Le ministre polonais de la Justice, issu du parti ultra-conservateur qui fait campagne pour les prochaines élections a pour sa part qualifiée Agnieszka de «propagandiste nazi». Un « tourbillon de haine » se déchaîne contre la cinéaste, relève la correspondante du journal Le Monde.

Ce qui lui vaut tel traitement ? La sortie de son film Green Border, inspiré du refoulement violent en 2021 par les autorités polonaises d’un flot de réfugiés et la levée d’un rideau de fer pour leur barrer la route vers l’ouest. Cette opération dont la brutalité s’était avérée inversement proportionnelle à son efficacité, avait provoqué la mort d’une cinquantaine de pauvres hères. La fiction, très réaliste, (Holland est une inconditionnelle du genre documentaire) vient de décrocher le prix du jury à la Mostra de Venise.

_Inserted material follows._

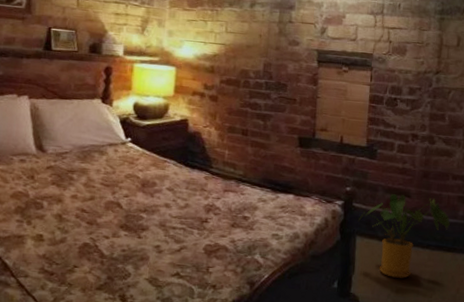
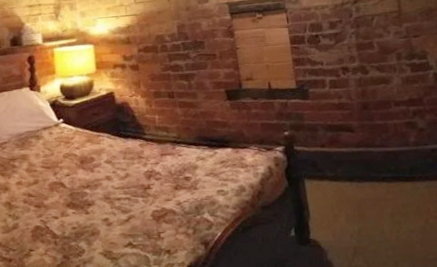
house plant: present [358,194,450,278] -> none [303,129,402,217]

Ce qui renforce la vindicte.

Mur de fer contre les migrations, mur de mots haineux contre la liberté d’expression et la création. « Il faut toujours choisir son camp » disait Ken Loach qui a décidé de « prendre le parti de ceux qui souffrent et se battent ». Agnieszka présidait à notre demande, l’année dernière, le jury de l’Œil d’or, le prix du documentaire du festival de Cannes. Nous avons mesuré sa puissance de feu, son engagement, son désir de faire partager une vision du monde empreinte de valeurs humanistes.

La Scam tient à manifester son entière solidarité, sororité et fraternité à Agnieszka Holland.